I am learning so much about this culture. Little Marias are the elderly women, mostly those who have very little, but these are the saintly women who donate to those who beg on the streets.
Begging sounds the wrong word as the women stand at a street corner, perhaps, with their empty palm in front of them. Some say a few words to a passerby but I have never felt pressured to give to any of them, male or female.
I have seen a Little Maria give a plastic carrier bag of food and others give a few coins. Their reasoning I am told is that these women have nothing but they have children to feed and care for.
There’s a man who sleeps in a sleeping bag under the cover of one of the entrances to my square. I am told he is Scottish and also that he has a dog. I have never seen the dog because the dog is asleep with his master under the orange and grey quilt. Local cafe owners place food, wrapped in tinfoil by the sleeping man and sometimes there is coffee or tea, I assume, in a polystyrene cup.
There’s a very well-dressed lady who begs near Dunnes or the main road on the way to the bus station. One wonders what has reduced her to this as she is so neatly dressed one would expect she worked in an office or something similar.
I don’t give to any of them as I never have money in my hand and won’t open my handbag or purse in the street. My way of giving is going into Lux Mundi and buying a coffee or something in there as all profits from any involvement goes to feeding the thirty or so homeless people they care for every day. Going on an outing with the U3A, a coffee morning, a social night, a quiz, a concert – all profits are donated to Luz Mundi to carry on their good work.

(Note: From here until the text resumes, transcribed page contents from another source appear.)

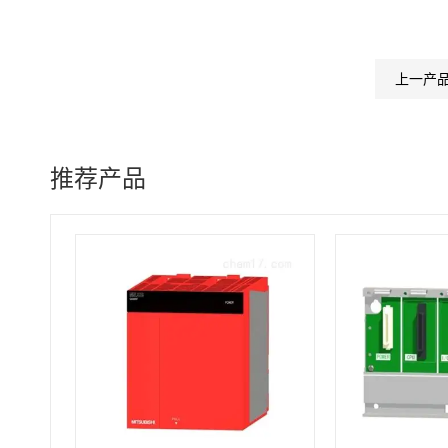
上一产
推荐产品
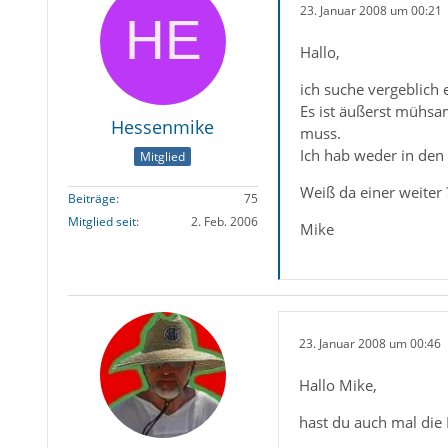
23. Januar 2008 um 00:21
Hallo,
ich suche vergeblich 
Es ist äußerst mühsa
Hessenmike
muss.
Ich hab weder in den
Mitglied
Weiß da einer weiter 
Beiträge
75
Mitglied seit
2. Feb. 2006
Mike
23. Januar 2008 um 00:46
Hallo Mike,
hast du auch mal die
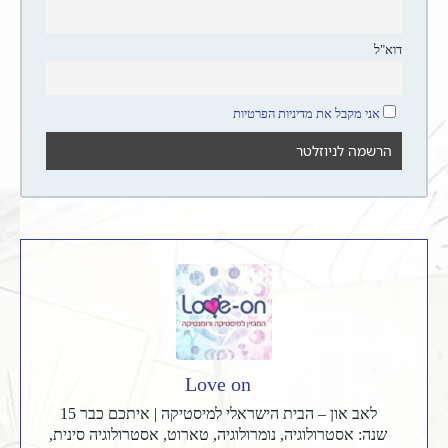
דוא"ל
אני מקבל את מדיניות הפרטיות
Love on
לאב און – הבית הישראלי למיסטיקה | איתכם כבר 15
שנה: אסטרולוגיה, נומרולוגיה, טארוט, אסטרולוגיה סינית,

The group, who have kindly included me, have a lunch in Danny’s pub on the first Monday of each month. One of the ladies who is health and safety qualified prepares all the dishes and we pay the princely sum of €3 for a main course and €2 if we want seconds. There’s a good number turn up for this and last Monday was so hot I was glad to sit inside the pub. There were a crowd of Danish people outside the pub enjoying the clear blue sky and sunshine. There is always a raffle afterwards and almost €100 was raised which is to be split between a local charity for children with disabilities and a connection in Africa.
There are people doing good everywhere but they don’t make the headlines.

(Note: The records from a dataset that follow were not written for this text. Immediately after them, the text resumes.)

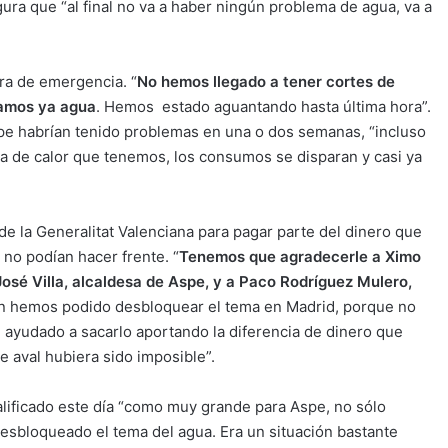
ura que “al final no va a haber ningún problema de agua, va a
ra de emergencia. “
No hemos llegado a tener cortes de
íamos ya agua
. Hemos estado aguantando hasta última hora”.
spe habrían tenido problemas en una o dos semanas, “incluso
la de calor que tenemos, los consumos se disparan y casi ya
de la Generalitat Valenciana para pagar parte del dinero que
no podían hacer frente. “
Tenemos que agradecerle a Ximo
José Villa, alcaldesa de Aspe, y a Paco Rodríguez Mulero,
ión hemos podido desbloquear el tema en Madrid, porque no
n ayudado a sacarlo aportando la diferencia de dinero que
se aval hubiera sido imposible”.
calificado este día “como muy grande para Aspe, no sólo
esbloqueado el tema del agua. Era un situación bastante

I am now on the countdown to leaving this lovely place and heading home. It’s been a traumatic time as over a couple of weeks I lost two of my oldest friends and that has been hard to come to terms with. It’s easy to say remember the good times and we did have many good times. But the sense of loss is hard at times.
Forty years ago we were so full of energy and the party spirit when we arrived at one of the late friend’s house in Edinburgh, her nine year old Catholic-educated daughter would open the door and say, ‘You’re here again! It’s not fair! I will never get to school!’ And she never did whilst we were there partying the days and nights away. Happy memories.